The disclosure provided new details about Biden’s treatment for the illness, which he was first diagnosed with in 2015. He spent several months undergoing treatments, including surgery and radiation, before announcing in January 2016 that he was now cancer-free.
“Like so many Americans, my family and I, we were reminded of how life-threatening cancer can be,” Biden said at the time.
He also has a history of other prostate cancers, according to government documents.
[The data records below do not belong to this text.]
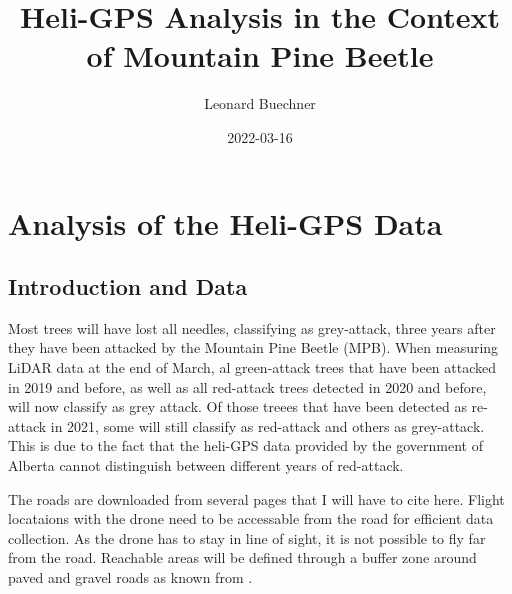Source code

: \documentclass[
]{article}
\title{Heli-GPS Analysis in the Context of Mountain Pine Beetle}
\author{Leonard Buechner}
\date{2022-03-16}
\begin{document}
\maketitle

\hypertarget{analysis-of-the-heli-gps-data}{%
\section{Analysis of the Heli-GPS
Data}\label{analysis-of-the-heli-gps-data}}

\hypertarget{introduction-and-data}{%
\subsection{Introduction and Data}\label{introduction-and-data}}

Most trees will have lost all needles, classifying as grey-attack, three
years after they have been attacked by the Mountain Pine Beetle (MPB).
When measuring LiDAR data at the end of March, al green-attack trees
that have been attacked in 2019 and before, as well as all red-attack
trees detected in 2020 and before, will now classify as grey attack. Of
those treees that have been detected as re-attack in 2021, some will
still classify as red-attack and others as grey-attack. This is due to
the fact that the heli-GPS data provided by the government of Alberta
cannot distinguish between different years of red-attack.

The roads are downloaded from several pages that I will have to cite
here. Flight locataions with the drone need to be accessable from the
road for efficient data collection. As the drone has to stay in line of
sight, it is not possible to fly far from the road. Reachable areas will
be defined through a buffer zone around paved and gravel roads as known
from \citep{GravelRoad23}.

\renewcommand\refname{References}
  
\end{document}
During last year’s presidential campaign, Biden’s son Beau, who served as vice-president on President Barack Obama’s second term, died of brain cancer at the age of 46. The elder Biden campaign issued a statement on Thursday after his son’s condition became public, thanking the chairman of the Senate judiciary committee for his “courage” during the years they had together.
“Throughout their lives, all three of our children learned that service to others is the highest calling we could hope for,” Beau Biden’s children said. “Their service reminds us that there is no limit to what we can accomplish when we put aside our differences and come together as one America.”
The American Cancer Society predicted earlier this month that more than 191,000 Americans would be diagnosed with the disease this year, and that 46,660 would die of it. Among cancer-related deaths, prostate cancer is expected to account for about 12,000 of those.
Best told the Senate committee that in October 2016, Biden experienced a sudden, worsening pain in his abdomen and asked a doctor to examine him immediately.
“While rushing to an urgent meeting, I would not have recognized the pain or the serious nature of the problem,” Biden told the Senate committee on Thursday. “The immediate diagnosis included an abnormal mammogram, which alarmed the doctor and medical team.”
Biden was diagnosed with a benign growth called a pelvic polyp, which led to additional blood tests and additional scans. During his second treatment, he had an MRSA infection that involved both legs, cutting short his treatment.
In a recent radio interview, Biden said he’d realized a cancer diagnosis would be uncomfortable at first, but he also has long appreciated the knowledge that such an event is a common occurrence among American men.
“You’re getting treated, and you’re getting through it,” he said on a podcast sponsored by SiriusXM and turned into a presidential campaign petition to encourage others to get screened. “I’m just hoping everybody else is listening.”